Have you ever thought about the masks we wear to gain acceptance or use to hide because of the constant thought of how you might look to others in the workplace, grocery store, or school? With Halloween around the corner, I thought this the perfect time to talk about the mask that we all wear in everyday life. When are we truly ourselves or are we always wearing some type of mask? Would anyone recognize us without our mask? How can we trust when we are always wearing a mask?
I think it is normal to wear a mask to show a specific side of ourself in areas of our life- like work. However, it seems more and more of us fail to ever take our masks off, even at home or when we are with our loved ones.
The Real Us
Do we even know who we are?

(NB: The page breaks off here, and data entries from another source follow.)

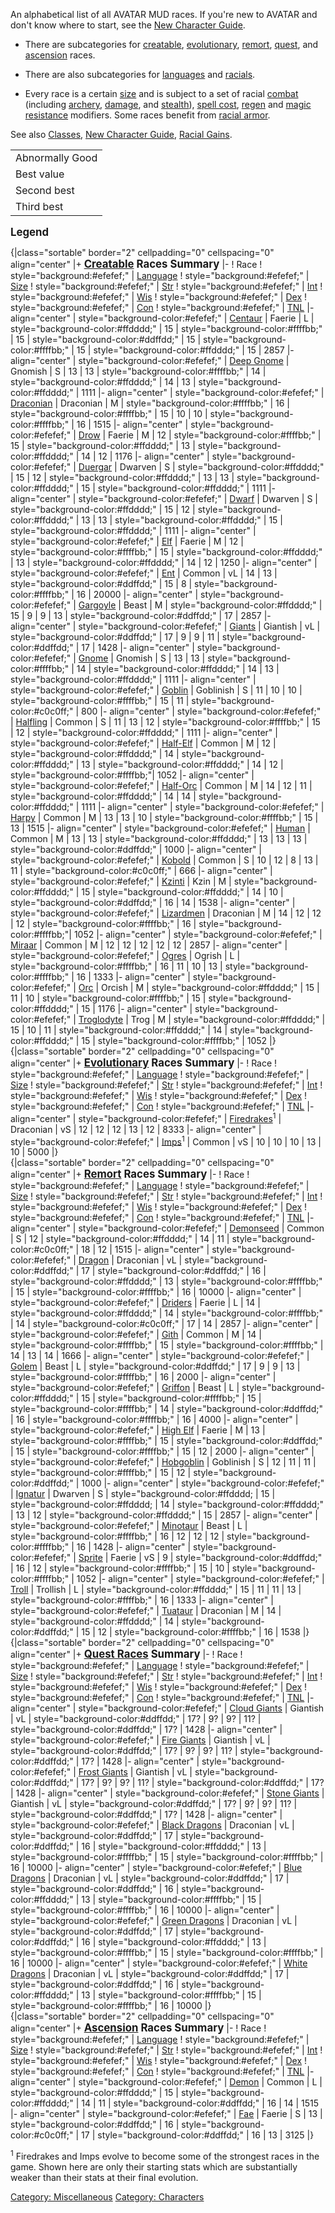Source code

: An alphabetical list of all AVATAR MUD races. If you're new to AVATAR
and don't know where to start, see the [New Character
Guide](New_Character_Guide "wikilink").

-   There are subcategories for
    [creatable](:Category:_Creatable_Races "wikilink"),
    [evolutionary](:Category:_Evolutionary_Races "wikilink"),
    [remort](:Category:_Remort_Races "wikilink"),
    [quest](:Category:_Quest_Races "wikilink"), and
    [ascension](:Category:_Ascension_Races "wikilink") races.

<!-- -->

-   There are also subcategories for
    [languages](:Category:_Languages "wikilink") and
    [racials](:Category:_Racials "wikilink").

<!-- -->

-   Every race is a certain [size](:Racial_Size "wikilink") and is
    subject to a set of racial
    [combat](:Racial_Combat_Modifier "wikilink") (including
    [archery](:Racial_Archery_Modifier "wikilink"),
    [damage](:Racial_Damage_Modifier "wikilink"), and
    [stealth](:Racial_Stealth_Modifier "wikilink")), [spell
    cost](:Racial_Spell_Cost_Modifier "wikilink"),
    [regen](:Racial_Regeneration_Modifier "wikilink") and [magic
    resistance](:Racial_Magic_Resistance "wikilink") modifiers. Some
    races benefit from [racial
    armor](:Category:Racial_Armor "wikilink").

See also [Classes](:Category:_Classes "wikilink"), [New Character
Guide](New_Character_Guide "wikilink"), [Racial
Gains](:User:WinterRose/Racial_Gains "wikilink").

|                 |
|-----------------|
| Abnormally Good |
| Best value      |
| Second best     |
| Third best      |

<big>**Legend**</big>

  
{\|class="sortable" border="2" cellpadding="0" cellspacing="0"
align="center" \|+
<big>**[Creatable](:Category:_Creatable_Races "wikilink") Races
Summary**</big> \|- ! Race ! style="background:#efefef;" \|
[Language](:Category:_Languages "wikilink") !
style="background:#efefef;" \| [Size](Racial_Size "wikilink") !
style="background:#efefef;" \| [Str](Strength "wikilink") !
style="background:#efefef;" \| [Int](Intelligence "wikilink") !
style="background:#efefef;" \| [Wis](Wisdom "wikilink") !
style="background:#efefef;" \| [Dex](Dexterity "wikilink") !
style="background:#efefef;" \| [Con](Constitution "wikilink") !
style="background:#efefef;" \| [TNL](TNL "wikilink") \|- align="center"
\| style="background-color:#efefef;" \| [Centaur](Centaur "wikilink") \|
Faerie \| <span style="display:none">4</span>L \|
style="background-color:#ffdddd;" \| 15 \|
style="background-color:#ffffbb;" \| 15 \|
style="background-color:#ddffdd;" \| 15 \|
style="background-color:#ffffbb;" \| 15 \|
style="background-color:#ffdddd;" \| 15 \| 2857 \|- align="center" \|
style="background-color:#efefef;" \| [Deep Gnome](Deep_Gnome "wikilink")
\| Gnomish \| <span style="display:none">2</span>S \| 13 \| 13 \|
style="background-color:#ffffbb;" \| 14 \|
style="background-color:#ffdddd;" \| 14 \| 13 \|
style="background-color:#ffdddd;" \| 1111 \|- align="center" \|
style="background-color:#efefef;" \| [Draconian](Draconian "wikilink")
\| Draconian \| <span style="display:none">3</span>M \|
style="background-color:#ffffbb;" \| 16 \|
style="background-color:#ffffbb;" \| 15 \| 10 \| 10 \|
style="background-color:#ffffbb;" \| 16 \| 1515 \|- align="center" \|
style="background-color:#efefef;" \| [Drow](Drow "wikilink") \| Faerie
\| <span style="display:none">3</span>M \| 12 \|
style="background-color:#ffffbb;" \| 15 \|
style="background-color:#ffdddd;" \| 13 \|
style="background-color:#ffdddd;" \| 14 \| 12 \| 1176 \|- align="center"
\| style="background-color:#efefef;" \| [Duergar](Duergar "wikilink") \|
Dwarven \| <span style="display:none">2</span>S \|
style="background-color:#ffdddd;" \| 15 \| 12 \|
style="background-color:#ffdddd;" \| 13 \| 13 \|
style="background-color:#ffdddd;" \| 15 \|
style="background-color:#ffdddd;" \| 1111 \|- align="center" \|
style="background-color:#efefef;" \| [Dwarf](Dwarf "wikilink") \|
Dwarven \| <span style="display:none">2</span>S \|
style="background-color:#ffdddd;" \| 15 \| 12 \|
style="background-color:#ffdddd;" \| 13 \| 13 \|
style="background-color:#ffdddd;" \| 15 \|
style="background-color:#ffdddd;" \| 1111 \|- align="center" \|
style="background-color:#efefef;" \| [Elf](Elf "wikilink") \| Faerie \|
<span style="display:none">3</span>M \| 12 \|
style="background-color:#ffffbb;" \| 15 \|
style="background-color:#ffdddd;" \| 13 \|
style="background-color:#ffdddd;" \| 14 \| 12 \| 1250 \|- align="center"
\| style="background-color:#efefef;" \| [Ent](Ent "wikilink") \| Common
\| <span style="display:none">4</span>vL \| 14 \| 13 \|
style="background-color:#ddffdd;" \| 15 \| 8 \|
style="background-color:#ffffbb;" \| 16 \| 20000 \|- align="center" \|
style="background-color:#efefef;" \| [Gargoyle](Gargoyle "wikilink") \|
Beast \| <span style="display:none">3</span>M \|
style="background-color:#ffdddd;" \| 15 \| 9 \| 9 \| 13 \|
style="background-color:#ddffdd;" \| 17 \| 2857 \|- align="center" \|
style="background-color:#efefef;" \| [Giants](Giants "wikilink") \|
Giantish \| <span style="display:none">4</span>vL \|
style="background-color:#ddffdd;" \| 17 \| 9 \| 9 \| 11 \|
style="background-color:#ddffdd;" \| 17 \| 1428 \|- align="center" \|
style="background-color:#efefef;" \| [Gnome](Gnome "wikilink") \|
Gnomish \| <span style="display:none">2</span>S \| 13 \| 13 \|
style="background-color:#ffffbb;" \| 14 \|
style="background-color:#ffdddd;" \| 14 \| 13 \|
style="background-color:#ffdddd;" \| 1111 \|- align="center" \|
style="background-color:#efefef;" \| [Goblin](Goblin "wikilink") \|
Goblinish \| <span style="display:none">2</span>S \| 11 \| 10 \| 10 \|
style="background-color:#ffffbb;" \| 15 \| 11 \|
style="background-color:#c0c0ff;" \| 800 \|- align="center" \|
style="background-color:#efefef;" \| [Halfling](Halfling "wikilink") \|
Common \| <span style="display:none">2</span>S \| 11 \| 13 \| 12 \|
style="background-color:#ffffbb;" \| 15 \| 12 \|
style="background-color:#ffdddd;" \| 1111 \|- align="center" \|
style="background-color:#efefef;" \| [Half-Elf](Half-Elf "wikilink") \|
Common \| <span style="display:none">3</span>M \| 12 \|
style="background-color:#ffdddd;" \| 14 \|
style="background-color:#ffdddd;" \| 13 \|
style="background-color:#ffdddd;" \| 14 \| 12 \|
style="background-color:#ffffbb;"\| 1052 \|- align="center" \|
style="background-color:#efefef;" \| [Half-Orc](Half-Orc "wikilink") \|
Common \| <span style="display:none">3</span>M \| 14 \| 12 \| 11 \|
style="background-color:#ffdddd;" \| 14 \| 14 \|
style="background-color:#ffdddd;" \| 1111 \|- align="center" \|
style="background-color:#efefef;" \| [Harpy](Harpy "wikilink") \| Common
\| <span style="display:none">3</span>M \| 13 \| 13 \| 10 \|
style="background-color:#ffffbb;" \| 15 \| 13 \| 1515 \|- align="center"
\| style="background-color:#efefef;" \| [Human](Human "wikilink") \|
Common \| <span style="display:none">3</span>M \| 13 \| 13 \|
style="background-color:#ffdddd;" \| 13 \| 13 \| 13 \|
style="background-color:#ddffdd;" \| 1000 \|- align="center" \|
style="background-color:#efefef;" \| [Kobold](Kobold "wikilink") \|
Common \| <span style="display:none">2</span>S \| 10 \| 12 \| 8 \| 13 \|
11 \| style="background-color:#c0c0ff;" \| 666 \|- align="center" \|
style="background-color:#efefef;" \| [Kzinti](Kzinti "wikilink") \| Kzin
\| <span style="display:none">3</span>M \|
style="background-color:#ffdddd;" \| 15 \|
style="background-color:#ffdddd;" \| 14 \| 10 \|
style="background-color:#ddffdd;" \| 16 \| 14 \| 1538 \|- align="center"
\| style="background-color:#efefef;" \|
[Lizardmen](Lizardmen "wikilink") \| Draconian \|
<span style="display:none">3</span>M \| 14 \| 12 \| 12 \| 12 \|
style="background-color:#ffffbb;" \| 16 \|
style="background-color:#ffffbb;"\| 1052 \|- align="center" \|
style="background-color:#efefef;" \| [Miraar](Miraar "wikilink") \|
Common \| <span style="display:none">3</span>M \| 12 \| 12 \| 12 \| 12
\| 12 \| 2857 \|- align="center" \| style="background-color:#efefef;" \|
[Ogres](Ogres "wikilink") \| Ogrish \|
<span style="display:none">4</span>L \|
style="background-color:#ffffbb;" \| 16 \| 11 \| 10 \| 13 \|
style="background-color:#ffffbb;" \| 16 \| 1333 \|- align="center" \|
style="background-color:#efefef;" \| [Orc](Orc "wikilink") \| Orcish \|
<span style="display:none">3</span>M \|
style="background-color:#ffdddd;" \| 15 \| 11 \| 10 \|
style="background-color:#ffffbb;" \| 15 \|
style="background-color:#ffdddd;" \| 15 \| 1176 \|- align="center" \|
style="background-color:#efefef;" \| [Troglodyte](Troglodyte "wikilink")
\| Trog \| <span style="display:none">3</span>M \|
style="background-color:#ffdddd;" \| 15 \| 10 \| 11 \|
style="background-color:#ffdddd;" \| 14 \|
style="background-color:#ffdddd;" \| 15 \|
style="background-color:#ffffbb;" \| 1052 \|}  
{\|class="sortable" border="2" cellpadding="0" cellspacing="0"
align="center" \|+
<big>**[Evolutionary](:Category:_Evolutionary_Races "wikilink") Races
Summary**</big> \|- ! Race ! style="background:#efefef;" \|
[Language](:Category:_Languages "wikilink") !
style="background:#efefef;" \| [Size](Racial_Size "wikilink") !
style="background:#efefef;" \| [Str](Strength "wikilink") !
style="background:#efefef;" \| [Int](Intelligence "wikilink") !
style="background:#efefef;" \| [Wis](Wisdom "wikilink") !
style="background:#efefef;" \| [Dex](Dexterity "wikilink") !
style="background:#efefef;" \| [Con](Constitution "wikilink") !
style="background:#efefef;" \| [TNL](TNL "wikilink") \|- align="center"
\| style="background-color:#efefef;" \|
[Firedrakes](Firedrakes "wikilink")<sup>1</sup> \| Draconian \|
<span style="display:none">1</span>vS \| 12 \| 12 \| 12 \| 13 \| 12 \|
8333 \|- align="center" \| style="background-color:#efefef;" \|
[Imps](Imps "wikilink")<sup>1</sup> \| Common \|
<span style="display:none">1</span>vS \| 10 \| 10 \| 10 \| 13 \| 10 \|
5000 \|}  
{\|class="sortable" border="2" cellpadding="0" cellspacing="0"
align="center" \|+ <big>**[Remort](:Category:_Remort_Races "wikilink")
Races Summary**</big> \|- ! Race ! style="background:#efefef;" \|
[Language](:Category:_Languages "wikilink") !
style="background:#efefef;" \| [Size](Racial_Size "wikilink") !
style="background:#efefef;" \| [Str](Strength "wikilink") !
style="background:#efefef;" \| [Int](Intelligence "wikilink") !
style="background:#efefef;" \| [Wis](Wisdom "wikilink") !
style="background:#efefef;" \| [Dex](Dexterity "wikilink") !
style="background:#efefef;" \| [Con](Constitution "wikilink") !
style="background:#efefef;" \| [TNL](TNL "wikilink") \|- align="center"
\| style="background-color:#efefef;" \|
[Demonseed](Demonseed "wikilink") \| Common \|
<span style="display:none">2</span>S \| 12 \|
style="background-color:#ffdddd;" \| 14 \| 11 \|
style="background-color:#c0c0ff;" \| 18 \| 12 \| 1515 \|- align="center"
\| style="background-color:#efefef;" \| [Dragon](Dragon "wikilink") \|
Draconian \| <span style="display:none">4</span>vL \|
style="background-color:#ddffdd;" \| 17 \|
style="background-color:#ddffdd;" \| 16 \|
style="background-color:#ffdddd;" \| 13 \|
style="background-color:#ffffbb;" \| 15 \|
style="background-color:#ffffbb;" \| 16 \| 10000 \|- align="center" \|
style="background-color:#efefef;" \| [Driders](Driders "wikilink") \|
Faerie \| <span style="display:none">4</span>L \| 14 \|
style="background-color:#ffdddd;" \| 14 \|
style="background-color:#ffffbb;" \| 14 \|
style="background-color:#c0c0ff;" \| 17 \| 14 \| 2857 \|- align="center"
\| style="background-color:#efefef;" \| [Gith](Gith "wikilink") \|
Common \| <span style="display:none">3</span>M \| 14 \|
style="background-color:#ffffbb;" \| 15 \|
style="background-color:#ffffbb;" \| 14 \| 13 \| 14 \| 1666 \|-
align="center" \| style="background-color:#efefef;" \|
[Golem](Golem "wikilink") \| Beast \|
<span style="display:none">4</span>L \|
style="background-color:#ddffdd;" \| 17 \| 9 \| 9 \| 13 \|
style="background-color:#ffffbb;" \| 16 \| 2000 \|- align="center" \|
style="background-color:#efefef;" \| [Griffon](Griffon "wikilink") \|
Beast \| <span style="display:none">4</span>L \|
style="background-color:#ffdddd;" \| 15 \|
style="background-color:#ffffbb;" \| 15 \|
style="background-color:#ffffbb;" \| 14 \|
style="background-color:#ddffdd;" \| 16 \|
style="background-color:#ffffbb;" \| 16 \| 4000 \|- align="center" \|
style="background-color:#efefef;" \| [High Elf](High_Elf "wikilink") \|
Faerie \| <span style="display:none">3</span>M \| 13 \|
style="background-color:#ffffbb;" \| 15 \|
style="background-color:#ddffdd;" \| 15 \|
style="background-color:#ffffbb;" \| 15 \| 12 \| 2000 \|- align="center"
\| style="background-color:#efefef;" \|
[Hobgoblin](Hobgoblin "wikilink") \| Goblinish \|
<span style="display:none">2</span>S \| 12 \| 11 \| 11 \|
style="background-color:#ffffbb;" \| 15 \| 12 \|
style="background-color:#ddffdd;" \| 1000 \|- align="center" \|
style="background-color:#efefef;" \| [Ignatur](Ignatur "wikilink") \|
Dwarven \| <span style="display:none">2</span>S \|
style="background-color:#ffdddd; \| 15 \|
style="background-color:#ffdddd; \| 14 \|
style="background-color:#ffdddd;" \| 13 \| 12 \|
style="background-color:#ffdddd;" \| 15 \| 2857 \|- align="center" \|
style="background-color:#efefef;" \| [Minotaur](Minotaur "wikilink") \|
Beast \| <span style="display:none">4</span>L \|
style="background-color:#ffffbb;" \| 16 \| 12 \| 12 \| 12 \|
style="background-color:#ffffbb;" \| 16 \| 1428 \|- align="center" \|
style="background-color:#efefef;" \| [Sprite](Sprite "wikilink") \|
Faerie \| <span style="display:none">1</span>vS \| 9 \|
style="background-color:#ddffdd;" \| 16 \| 12 \|
style="background-color:#ffffbb;" \| 15 \| 10 \|
style="background-color:#ffffbb;" \| 1052 \|- align="center" \|
style="background-color:#efefef;" \| [Troll](Troll "wikilink") \|
Trollish \| <span style="display:none">4</span>L \|
style="background-color:#ffdddd;" \| 15 \| 11 \| 11 \| 13 \|
style="background-color:#ffffbb;" \| 16 \| 1333 \|- align="center" \|
style="background-color:#efefef;" \| [Tuataur](Tuataur "wikilink") \|
Draconian \| <span style="display:none">3</span>M \| 14 \|
style="background-color:#ffdddd;" \| 14 \|
style="background-color:#ddffdd;" \| 15 \| 12 \|
style="background-color:#ffffbb;" \| 16 \| 1538 \|}  
{\|class="sortable" border="2" cellpadding="0" cellspacing="0"
align="center" \|+ <big>**[ Quest
Races](:Category:_Quest_Races "wikilink") Summary**</big> \|- ! Race !
style="background:#efefef;" \|
[Language](:Category:_Languages "wikilink") !
style="background:#efefef;" \| [Size](Racial_Size "wikilink") !
style="background:#efefef;" \| [Str](Strength "wikilink") !
style="background:#efefef;" \| [Int](Intelligence "wikilink") !
style="background:#efefef;" \| [Wis](Wisdom "wikilink") !
style="background:#efefef;" \| [Dex](Dexterity "wikilink") !
style="background:#efefef;" \| [Con](Constitution "wikilink") !
style="background:#efefef;" \| [TNL](TNL "wikilink") \|- align="center"
\| style="background-color:#efefef;" \| [Cloud
Giants](Cloud_Giants "wikilink") \| Giantish \|
<span style="display:none">4</span>vL \|
style="background-color:#ddffdd;" \| 17? \| 9? \| 9? \| 11? \|
style="background-color:#ddffdd;" \| 17? \| 1428 \|- align="center" \|
style="background-color:#efefef;" \| [Fire
Giants](Fire_Giants "wikilink") \| Giantish \|
<span style="display:none">4</span>vL \|
style="background-color:#ddffdd;" \| 17? \| 9? \| 9? \| 11? \|
style="background-color:#ddffdd;" \| 17? \| 1428 \|- align="center" \|
style="background-color:#efefef;" \| [Frost
Giants](Frost_Giants "wikilink") \| Giantish \|
<span style="display:none">4</span>vL \|
style="background-color:#ddffdd;" \| 17? \| 9? \| 9? \| 11? \|
style="background-color:#ddffdd;" \| 17? \| 1428 \|- align="center" \|
style="background-color:#efefef;" \| [Stone
Giants](Stone_Giants "wikilink") \| Giantish \|
<span style="display:none">4</span>vL \|
style="background-color:#ddffdd;" \| 17? \| 9? \| 9? \| 11? \|
style="background-color:#ddffdd;" \| 17? \| 1428 \|- align="center" \|
style="background-color:#efefef;" \| [Black
Dragons](Black_Dragons "wikilink") \| Draconian \|
<span style="display:none">4</span>vL \|
style="background-color:#ddffdd;" \| 17 \|
style="background-color:#ddffdd;" \| 16 \|
style="background-color:#ffdddd;" \| 13 \|
style="background-color:#ffffbb;" \| 15 \|
style="background-color:#ffffbb;" \| 16 \| 10000 \|- align="center" \|
style="background-color:#efefef;" \| [Blue
Dragons](Blue_Dragons "wikilink") \| Draconian \|
<span style="display:none">4</span>vL \|
style="background-color:#ddffdd;" \| 17 \|
style="background-color:#ddffdd;" \| 16 \|
style="background-color:#ffdddd;" \| 13 \|
style="background-color:#ffffbb;" \| 15 \|
style="background-color:#ffffbb;" \| 16 \| 10000 \|- align="center" \|
style="background-color:#efefef;" \| [Green
Dragons](Green_Dragons "wikilink") \| Draconian \|
<span style="display:none">4</span>vL \|
style="background-color:#ddffdd;" \| 17 \|
style="background-color:#ddffdd;" \| 16 \|
style="background-color:#ffdddd;" \| 13 \|
style="background-color:#ffffbb;" \| 15 \|
style="background-color:#ffffbb;" \| 16 \| 10000 \|- align="center" \|
style="background-color:#efefef;" \| [White
Dragons](White_Dragons "wikilink") \| Draconian \|
<span style="display:none">4</span>vL \|
style="background-color:#ddffdd;" \| 17 \|
style="background-color:#ddffdd;" \| 16 \|
style="background-color:#ffdddd;" \| 13 \|
style="background-color:#ffffbb;" \| 15 \|
style="background-color:#ffffbb;" \| 16 \| 10000 \|}  
{\|class="sortable" border="2" cellpadding="0" cellspacing="0"
align="center" \|+
<big>**[Ascension](:Category:_Ascension_Races "wikilink") Races
Summary**</big> \|- ! Race ! style="background:#efefef;" \|
[Language](:Category:_Languages "wikilink") !
style="background:#efefef;" \| [Size](Racial_Size "wikilink") !
style="background:#efefef;" \| [Str](Strength "wikilink") !
style="background:#efefef;" \| [Int](Intelligence "wikilink") !
style="background:#efefef;" \| [Wis](Wisdom "wikilink") !
style="background:#efefef;" \| [Dex](Dexterity "wikilink") !
style="background:#efefef;" \| [Con](Constitution "wikilink") !
style="background:#efefef;" \| [TNL](TNL "wikilink") \|- align="center"
\| style="background-color:#efefef;" \| [Demon](Demon "wikilink") \|
Common \| <span style="display:none">4</span>L \|
style="background-color:#ffdddd;" \| 15 \|
style="background-color:#ffdddd;" \| 14 \| 11 \|
style="background-color:#ddffdd;" \| 16 \| 14 \| 1515 \|- align="center"
\| style="background-color:#efefef;" \| [Fae](Fae "wikilink") \| Faerie
\| S \| 13 \| style="background-color:#ddffdd;" \| 16 \|
style="background-color:#c0c0ff;" \| 17 \|
style="background-color:#ddffdd;" \| 16 \| 13 \| 3125 \|}

<sup>1</sup> Firedrakes and Imps evolve to become some of the strongest
races in the game. Shown here are only their starting stats which are
substantially weaker than their stats at their final evolution.

[Category: Miscellaneous](Category:_Miscellaneous "wikilink") [Category:
Characters](Category:_Characters "wikilink")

Many of my clients tell me they don’t know who they are or what they like because they have been pretending to be someone else for others for so long they have now lost themselves or don’t know who they really are. I feel this is common for a lot of people.
The dreaded pirate Roberts from The Princess Bride said, “It’s just that masks are terribly comfortable. I think everyone will be wearing them in the future.” This quote speaks so much truth. Many have grown comfortable with their masks and are not able to take it off and be authentic.
Taking Off the Mask
When we take our masks off, we are vulnerable. Being vulnerable is extremely hard, and at times, it can be ugly. Being vulnerable shows our faults, things we don’t like about ourselves, but it can also show our beauty.
So why don’t we like being vulnerable? Isn’t that the part of us our friends, family, and loved ones see and love us anyway? So, if we are hiding behind a mask, scared of being vulnerable then who truly loves the real us? For this reason, many of us struggle with relationships because we are constantly showing a version of ourselves that isn’t true to who we are but who we think people will love.
What if we choose to be vulnerable and take our mask off with our loved ones? This brave act helps to strengthen relationships and creates joy in our lives. When we can be true to ourselves and love ourselves, we make room for that acceptance and true connections that we, as humans, all desire.
How To Begin
How can we begin the steps needed to take our mask off and be okay in our vulnerability? It starts at home. Learning to accept and love yourself. Sometimes, we need help learning to love ourselves because of past trauma. I’ve had clients ask me if that’s even possible. Trust me, it is! You have to want it and do the work it takes. Seek therapy, a life coach, or even turn to family member for help.